Composite Prognostic Score Development
Future research should focus on developing an “MDA5-ILD Risk Score” incorporating KL-6 levels, HRCT patterns, oxygen saturation trajectory, lymphocyte count, and selected gene expression markers. While requiring validation in larger cohorts, such a composite tool could substantially improve personalized treatment strategies and guide therapeutic intensity decisions in clinical practice.
Conclusion
This study reveals that MDA5-DM presents significant diagnostic challenges with a 62.1% misdiagnosis rate and substantial mortality risk predominantly driven by RP-ILD. Serum KL-6 emerged as a robust independent prognostic biomarker, warranting integration into clinical risk stratification protocols. Transcriptomic analysis illuminated critical immune-inflammatory cascades, particularly cytokine networks and IL-17 signaling, offering mechanistic insights and potential therapeutic targets.

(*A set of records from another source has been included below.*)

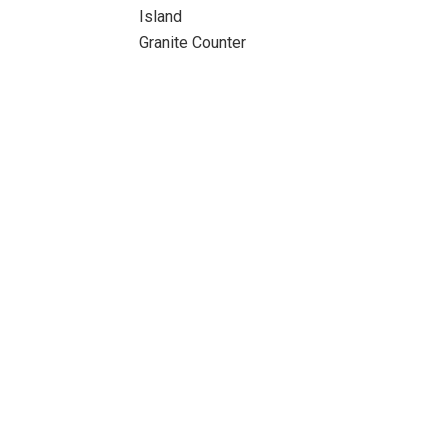
Island
Granite Counter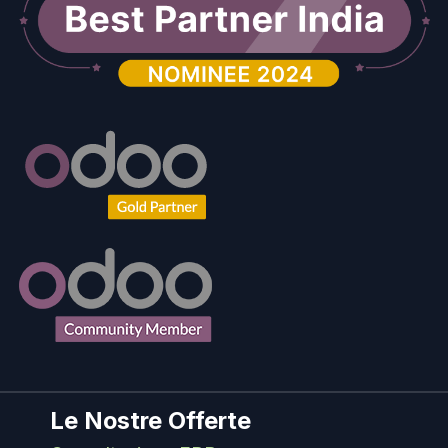
Le Nostre Offerte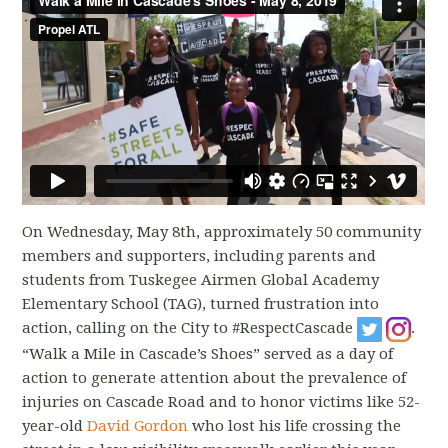
On Wednesday, May 8th, approximately 50 community
members and supporters, including parents and
students from Tuskegee Airmen Global Academy
Elementary School (TAG), turned frustration into
action, calling on the City to #RespectCascade
.
“Walk a Mile in Cascade’s Shoes” served as a day of
action to generate attention about the prevalence of
injuries on Cascade Road and to honor victims like 52-
year-old
David Gordon
who lost his life crossing the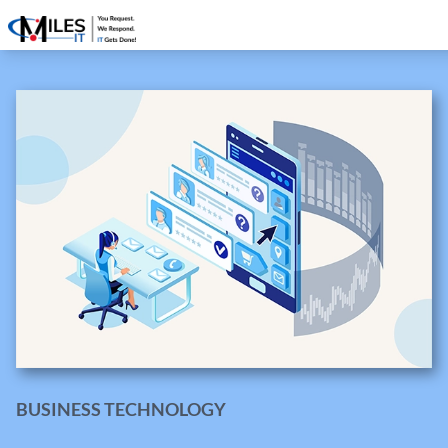
BUSINESS TECHNOLOGY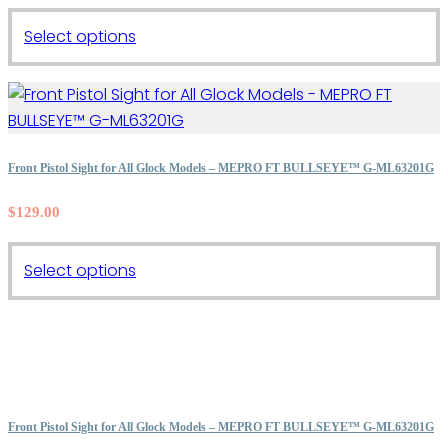
This
Select options
product
has
multiple
variants.
The
Front Pistol Sight for All Glock Models – MEPRO FT BULLSEYE™ G-ML63201G
options
$
129.00
may
be
This
chosen
Select options
product
on
has
the
multiple
product
variants.
page
The
options
Front Pistol Sight for All Glock Models – MEPRO FT BULLSEYE™ G-ML63201G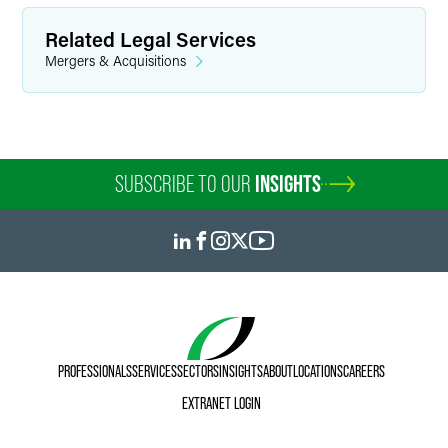
Related Legal Services
Mergers & Acquisitions
SUBSCRIBE TO OUR
INSIGHTS
PROFESSIONALS
SERVICES
SECTORS
INSIGHTS
ABOUT
LOCATIONS
CAREERS
EXTRANET LOGIN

These findings establish KL-6 as a clinically applicable prognostic tool while highlighting the need for early recognition and aggressive management of high-risk patients. Future multicenter prospective studies are essential to validate these biomarker findings and develop composite prognostic models incorporating clinical, radiographic, and molecular parameters to advance precision medicine approaches in MDA5-DM.
Data Sharing Statement
The data supporting the findings of this study are available from the corresponding author on reasonable request.
Ethics Declarations
The study was approved by the Ethics Committee of Affiliated Hospital 2 of Nantong University (Approval No. 2024KT426). As this was a retrospective analysis of anonymized clinical data, the requirement for written informed consent was waived by the Ethics Committee. All patient information was de-identified to ensure confidentiality.
Author Contributions
Yunli Ren and Tianqi Wu contributed equally to this work as co-first authors. All authors have made a substantial contribution to the work reported, be it in conception, design, conduct, acquisition of data, analysis and interpretation, or all of these; have been involved in drafting, revising, or critically reviewing the article; have given final approval for the version to be published; have agreed on the journal to which the article will be submitted; and agree to accept responsibility for all aspects of the work.
Funding
There is no funding to report.
Disclosure
The authors declare that they have no competing interests in this work.